> _Data for this exercise_:

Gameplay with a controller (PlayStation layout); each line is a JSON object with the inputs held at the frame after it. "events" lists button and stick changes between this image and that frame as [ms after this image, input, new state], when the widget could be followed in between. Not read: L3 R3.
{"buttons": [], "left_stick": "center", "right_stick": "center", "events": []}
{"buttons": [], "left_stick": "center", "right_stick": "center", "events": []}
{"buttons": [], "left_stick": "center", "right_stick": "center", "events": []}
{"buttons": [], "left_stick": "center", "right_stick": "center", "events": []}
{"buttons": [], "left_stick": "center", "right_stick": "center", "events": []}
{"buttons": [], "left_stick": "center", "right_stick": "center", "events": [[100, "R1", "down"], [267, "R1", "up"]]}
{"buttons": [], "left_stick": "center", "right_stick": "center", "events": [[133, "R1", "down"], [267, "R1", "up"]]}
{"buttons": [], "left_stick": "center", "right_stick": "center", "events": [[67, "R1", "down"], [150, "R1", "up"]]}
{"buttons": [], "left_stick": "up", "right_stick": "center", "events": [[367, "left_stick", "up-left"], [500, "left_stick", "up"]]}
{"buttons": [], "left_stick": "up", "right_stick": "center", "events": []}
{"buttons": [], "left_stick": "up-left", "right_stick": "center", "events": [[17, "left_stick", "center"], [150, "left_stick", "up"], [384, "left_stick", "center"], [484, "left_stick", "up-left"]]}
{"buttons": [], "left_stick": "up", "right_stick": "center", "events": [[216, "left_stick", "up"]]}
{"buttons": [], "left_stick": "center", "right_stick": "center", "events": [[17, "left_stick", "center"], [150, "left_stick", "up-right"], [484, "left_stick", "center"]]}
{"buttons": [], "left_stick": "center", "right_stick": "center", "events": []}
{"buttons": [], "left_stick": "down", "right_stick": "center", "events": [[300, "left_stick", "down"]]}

> _Work instructions_: Please set down the whole listing above without altering a single line.

> _Answer section_:
Gameplay with a controller (PlayStation layout); each line is a JSON object with the inputs held at the frame after it. "events" lists button and stick changes between this image and that frame as [ms after this image, input, new state], when the widget could be followed in between. Not read: L3 R3.
{"buttons": [], "left_stick": "center", "right_stick": "center", "events": []}
{"buttons": [], "left_stick": "center", "right_stick": "center", "events": []}
{"buttons": [], "left_stick": "center", "right_stick": "center", "events": []}
{"buttons": [], "left_stick": "center", "right_stick": "center", "events": []}
{"buttons": [], "left_stick": "center", "right_stick": "center", "events": []}
{"buttons": [], "left_stick": "center", "right_stick": "center", "events": [[100, "R1", "down"], [267, "R1", "up"]]}
{"buttons": [], "left_stick": "center", "right_stick": "center", "events": [[133, "R1", "down"], [267, "R1", "up"]]}
{"buttons": [], "left_stick": "center", "right_stick": "center", "events": [[67, "R1", "down"], [150, "R1", "up"]]}
{"buttons": [], "left_stick": "up", "right_stick": "center", "events": [[367, "left_stick", "up-left"], [500, "left_stick", "up"]]}
{"buttons": [], "left_stick": "up", "right_stick": "center", "events": []}
{"buttons": [], "left_stick": "up-left", "right_stick": "center", "events": [[17, "left_stick", "center"], [150, "left_stick", "up"], [384, "left_stick", "center"], [484, "left_stick", "up-left"]]}
{"buttons": [], "left_stick": "up", "right_stick": "center", "events": [[216, "left_stick", "up"]]}
{"buttons": [], "left_stick": "center", "right_stick": "center", "events": [[17, "left_stick", "center"], [150, "left_stick", "up-right"], [484, "left_stick", "center"]]}
{"buttons": [], "left_stick": "center", "right_stick": "center", "events": []}
{"buttons": [], "left_stick": "down", "right_stick": "center", "events": [[300, "left_stick", "down"]]}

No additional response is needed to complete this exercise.